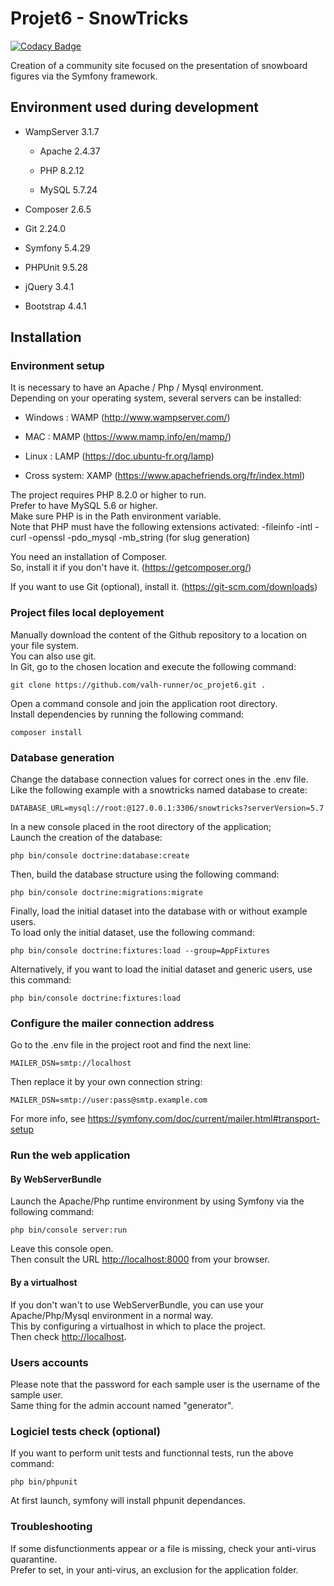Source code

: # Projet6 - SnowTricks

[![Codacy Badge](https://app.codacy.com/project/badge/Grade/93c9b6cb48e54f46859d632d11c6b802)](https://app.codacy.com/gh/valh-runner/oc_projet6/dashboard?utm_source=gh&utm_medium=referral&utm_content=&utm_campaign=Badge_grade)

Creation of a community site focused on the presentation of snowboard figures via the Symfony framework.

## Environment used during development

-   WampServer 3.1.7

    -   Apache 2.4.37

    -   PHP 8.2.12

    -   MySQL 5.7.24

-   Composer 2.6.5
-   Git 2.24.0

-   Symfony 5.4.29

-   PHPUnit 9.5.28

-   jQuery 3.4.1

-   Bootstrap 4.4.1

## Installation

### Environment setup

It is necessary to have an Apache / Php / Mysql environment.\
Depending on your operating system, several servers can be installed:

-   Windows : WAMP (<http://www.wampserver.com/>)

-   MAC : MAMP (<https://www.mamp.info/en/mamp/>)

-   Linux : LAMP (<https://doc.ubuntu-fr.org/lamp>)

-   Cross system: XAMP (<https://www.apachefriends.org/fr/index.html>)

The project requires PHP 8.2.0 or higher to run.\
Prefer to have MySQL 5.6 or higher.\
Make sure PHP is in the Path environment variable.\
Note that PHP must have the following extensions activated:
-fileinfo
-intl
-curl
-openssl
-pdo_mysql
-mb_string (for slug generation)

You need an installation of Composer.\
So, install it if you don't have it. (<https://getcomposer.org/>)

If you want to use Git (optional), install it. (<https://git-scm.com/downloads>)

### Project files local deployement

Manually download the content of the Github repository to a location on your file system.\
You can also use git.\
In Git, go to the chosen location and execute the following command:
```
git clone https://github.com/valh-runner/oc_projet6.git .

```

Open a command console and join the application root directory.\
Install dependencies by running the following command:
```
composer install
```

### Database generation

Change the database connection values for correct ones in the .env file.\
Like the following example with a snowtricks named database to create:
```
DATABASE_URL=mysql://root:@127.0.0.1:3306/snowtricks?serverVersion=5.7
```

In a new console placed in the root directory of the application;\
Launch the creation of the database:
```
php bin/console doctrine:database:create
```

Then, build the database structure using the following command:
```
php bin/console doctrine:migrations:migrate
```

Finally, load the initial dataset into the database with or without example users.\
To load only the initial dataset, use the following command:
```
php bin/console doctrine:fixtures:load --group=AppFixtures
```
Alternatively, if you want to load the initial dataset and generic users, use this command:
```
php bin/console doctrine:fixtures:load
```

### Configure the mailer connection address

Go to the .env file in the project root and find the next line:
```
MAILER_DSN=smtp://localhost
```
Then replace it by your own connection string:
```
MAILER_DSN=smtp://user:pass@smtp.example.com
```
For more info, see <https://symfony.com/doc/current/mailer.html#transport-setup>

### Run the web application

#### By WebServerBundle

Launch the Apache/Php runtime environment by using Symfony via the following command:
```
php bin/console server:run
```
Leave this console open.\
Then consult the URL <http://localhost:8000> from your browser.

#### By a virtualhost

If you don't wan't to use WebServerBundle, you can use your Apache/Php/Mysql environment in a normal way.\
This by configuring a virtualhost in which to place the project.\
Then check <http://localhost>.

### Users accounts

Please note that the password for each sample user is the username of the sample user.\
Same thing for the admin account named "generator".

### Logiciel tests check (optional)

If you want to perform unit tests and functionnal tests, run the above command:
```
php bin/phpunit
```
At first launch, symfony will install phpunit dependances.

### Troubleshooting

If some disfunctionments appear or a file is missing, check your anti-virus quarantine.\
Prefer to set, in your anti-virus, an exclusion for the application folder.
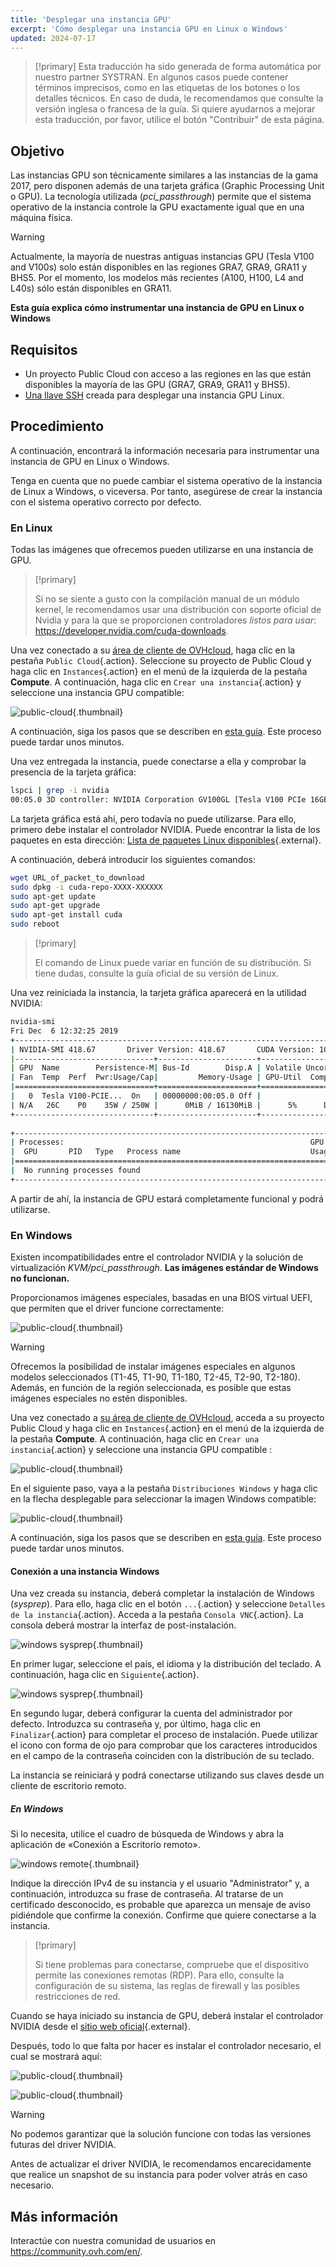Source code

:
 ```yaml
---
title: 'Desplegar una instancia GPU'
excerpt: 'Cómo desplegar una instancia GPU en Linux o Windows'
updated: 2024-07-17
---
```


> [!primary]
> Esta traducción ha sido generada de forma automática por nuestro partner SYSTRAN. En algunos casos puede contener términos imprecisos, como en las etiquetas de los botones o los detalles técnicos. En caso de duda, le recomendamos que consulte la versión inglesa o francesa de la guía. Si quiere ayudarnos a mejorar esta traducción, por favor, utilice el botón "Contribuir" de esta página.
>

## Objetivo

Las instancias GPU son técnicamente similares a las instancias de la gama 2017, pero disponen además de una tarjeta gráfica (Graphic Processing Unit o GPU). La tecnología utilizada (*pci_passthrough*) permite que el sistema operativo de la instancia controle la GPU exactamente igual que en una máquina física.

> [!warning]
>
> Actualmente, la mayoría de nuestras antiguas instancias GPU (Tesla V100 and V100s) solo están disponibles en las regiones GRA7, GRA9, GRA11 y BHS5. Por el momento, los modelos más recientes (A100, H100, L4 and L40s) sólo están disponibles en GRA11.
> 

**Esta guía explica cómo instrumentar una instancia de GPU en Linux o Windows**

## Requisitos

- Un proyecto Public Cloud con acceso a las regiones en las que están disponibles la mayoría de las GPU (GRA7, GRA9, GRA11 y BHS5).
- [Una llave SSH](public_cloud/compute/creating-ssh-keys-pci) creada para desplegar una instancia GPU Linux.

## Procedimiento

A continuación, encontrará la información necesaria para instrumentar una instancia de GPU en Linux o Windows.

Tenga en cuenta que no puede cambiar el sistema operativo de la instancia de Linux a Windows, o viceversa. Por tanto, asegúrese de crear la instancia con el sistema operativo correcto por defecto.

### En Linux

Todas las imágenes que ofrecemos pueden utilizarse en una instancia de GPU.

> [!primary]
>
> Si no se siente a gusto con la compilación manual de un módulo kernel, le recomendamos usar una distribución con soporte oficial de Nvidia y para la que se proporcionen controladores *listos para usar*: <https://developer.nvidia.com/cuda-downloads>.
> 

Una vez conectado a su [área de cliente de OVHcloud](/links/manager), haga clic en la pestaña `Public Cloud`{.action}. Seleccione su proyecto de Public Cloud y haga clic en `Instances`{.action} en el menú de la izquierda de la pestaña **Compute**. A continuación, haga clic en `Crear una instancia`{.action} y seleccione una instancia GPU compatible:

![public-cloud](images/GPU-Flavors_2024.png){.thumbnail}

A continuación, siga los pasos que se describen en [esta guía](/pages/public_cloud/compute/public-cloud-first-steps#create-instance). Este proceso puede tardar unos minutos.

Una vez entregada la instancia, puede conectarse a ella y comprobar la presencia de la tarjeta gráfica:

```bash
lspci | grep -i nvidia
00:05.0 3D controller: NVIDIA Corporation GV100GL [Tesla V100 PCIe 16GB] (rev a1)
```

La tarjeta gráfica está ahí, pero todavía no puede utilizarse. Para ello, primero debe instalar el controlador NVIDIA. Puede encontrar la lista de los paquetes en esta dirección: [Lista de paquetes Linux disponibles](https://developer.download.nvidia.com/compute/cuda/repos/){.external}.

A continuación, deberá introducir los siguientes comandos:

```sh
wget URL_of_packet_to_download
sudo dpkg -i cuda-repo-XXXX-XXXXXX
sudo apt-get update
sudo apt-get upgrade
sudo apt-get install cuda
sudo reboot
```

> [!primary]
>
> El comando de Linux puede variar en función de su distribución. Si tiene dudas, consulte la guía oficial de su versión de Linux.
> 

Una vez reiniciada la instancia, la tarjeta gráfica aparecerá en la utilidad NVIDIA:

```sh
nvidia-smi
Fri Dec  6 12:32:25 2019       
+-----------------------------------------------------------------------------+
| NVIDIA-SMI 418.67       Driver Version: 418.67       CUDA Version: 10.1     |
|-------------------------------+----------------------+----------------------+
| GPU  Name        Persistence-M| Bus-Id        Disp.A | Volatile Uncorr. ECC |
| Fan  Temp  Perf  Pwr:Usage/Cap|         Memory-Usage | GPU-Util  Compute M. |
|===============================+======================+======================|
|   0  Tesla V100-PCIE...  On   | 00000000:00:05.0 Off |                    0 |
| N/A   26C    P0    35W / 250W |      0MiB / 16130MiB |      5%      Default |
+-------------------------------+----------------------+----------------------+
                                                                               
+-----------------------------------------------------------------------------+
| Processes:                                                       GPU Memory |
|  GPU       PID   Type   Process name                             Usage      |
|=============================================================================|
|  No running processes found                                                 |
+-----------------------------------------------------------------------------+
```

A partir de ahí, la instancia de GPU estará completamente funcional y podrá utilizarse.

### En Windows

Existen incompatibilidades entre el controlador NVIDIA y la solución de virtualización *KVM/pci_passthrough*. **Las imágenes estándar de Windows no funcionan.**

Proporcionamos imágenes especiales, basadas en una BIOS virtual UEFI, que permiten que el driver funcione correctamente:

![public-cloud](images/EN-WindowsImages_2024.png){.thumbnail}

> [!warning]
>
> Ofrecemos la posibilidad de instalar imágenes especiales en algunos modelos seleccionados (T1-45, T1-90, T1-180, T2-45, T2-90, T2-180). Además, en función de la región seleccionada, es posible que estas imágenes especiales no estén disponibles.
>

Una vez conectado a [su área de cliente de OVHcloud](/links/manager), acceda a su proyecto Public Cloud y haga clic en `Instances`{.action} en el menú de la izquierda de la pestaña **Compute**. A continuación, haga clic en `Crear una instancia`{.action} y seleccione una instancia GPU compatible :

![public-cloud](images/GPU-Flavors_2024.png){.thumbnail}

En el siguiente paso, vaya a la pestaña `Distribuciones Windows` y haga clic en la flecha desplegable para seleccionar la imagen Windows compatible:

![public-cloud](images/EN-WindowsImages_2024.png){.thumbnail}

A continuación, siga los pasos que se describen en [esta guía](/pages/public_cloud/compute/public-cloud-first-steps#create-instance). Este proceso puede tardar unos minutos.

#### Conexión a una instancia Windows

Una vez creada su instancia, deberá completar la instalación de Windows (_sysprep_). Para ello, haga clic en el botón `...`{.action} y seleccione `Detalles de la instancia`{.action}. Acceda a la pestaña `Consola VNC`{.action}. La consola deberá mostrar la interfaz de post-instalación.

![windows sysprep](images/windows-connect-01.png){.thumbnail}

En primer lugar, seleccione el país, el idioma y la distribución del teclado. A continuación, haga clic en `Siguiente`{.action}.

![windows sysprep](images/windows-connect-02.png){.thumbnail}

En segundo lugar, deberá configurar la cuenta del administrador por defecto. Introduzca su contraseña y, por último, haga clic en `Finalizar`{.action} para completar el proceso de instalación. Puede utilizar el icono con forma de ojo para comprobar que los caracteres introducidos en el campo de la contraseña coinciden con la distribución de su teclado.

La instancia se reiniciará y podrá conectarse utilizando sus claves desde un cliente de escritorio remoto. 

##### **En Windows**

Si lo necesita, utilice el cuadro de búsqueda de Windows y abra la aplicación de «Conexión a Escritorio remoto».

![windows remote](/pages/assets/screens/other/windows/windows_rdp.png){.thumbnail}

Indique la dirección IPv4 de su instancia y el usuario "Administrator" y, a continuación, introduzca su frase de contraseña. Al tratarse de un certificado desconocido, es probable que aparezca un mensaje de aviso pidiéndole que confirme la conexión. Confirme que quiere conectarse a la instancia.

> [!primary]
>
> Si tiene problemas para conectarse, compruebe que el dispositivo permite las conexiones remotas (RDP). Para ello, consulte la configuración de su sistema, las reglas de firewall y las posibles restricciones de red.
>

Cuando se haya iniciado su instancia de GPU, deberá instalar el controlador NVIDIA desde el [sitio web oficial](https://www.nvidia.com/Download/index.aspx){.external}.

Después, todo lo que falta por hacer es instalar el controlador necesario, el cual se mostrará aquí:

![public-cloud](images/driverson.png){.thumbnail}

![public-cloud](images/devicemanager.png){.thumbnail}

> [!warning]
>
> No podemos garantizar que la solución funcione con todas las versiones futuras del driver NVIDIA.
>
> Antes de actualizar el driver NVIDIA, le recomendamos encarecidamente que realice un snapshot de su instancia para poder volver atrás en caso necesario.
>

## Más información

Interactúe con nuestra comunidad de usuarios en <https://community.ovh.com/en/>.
□ □ □ □ □ □ □
→ What you will do: Take the records above from their first line through the line with "Windows : WAMP (<http://www.wampserver.com/>)" and set those lines down word for word, minus the pictures.

→ Worked solution:
Source code

: # Projet6 - SnowTricks

[![Codacy Badge](https://app.codacy.com/project/badge/Grade/93c9b6cb48e54f46859d632d11c6b802)](https://app.codacy.com/gh/valh-runner/oc_projet6/dashboard?utm_source=gh&utm_medium=referral&utm_content=&utm_campaign=Badge_grade)

Creation of a community site focused on the presentation of snowboard figures via the Symfony framework.

## Environment used during development

-   WampServer 3.1.7

    -   Apache 2.4.37

    -   PHP 8.2.12

    -   MySQL 5.7.24

-   Composer 2.6.5
-   Git 2.24.0

-   Symfony 5.4.29

-   PHPUnit 9.5.28

-   jQuery 3.4.1

-   Bootstrap 4.4.1

## Installation

### Environment setup

It is necessary to have an Apache / Php / Mysql environment.\
Depending on your operating system, several servers can be installed:

-   Windows : WAMP (<http://www.wampserver.com/>)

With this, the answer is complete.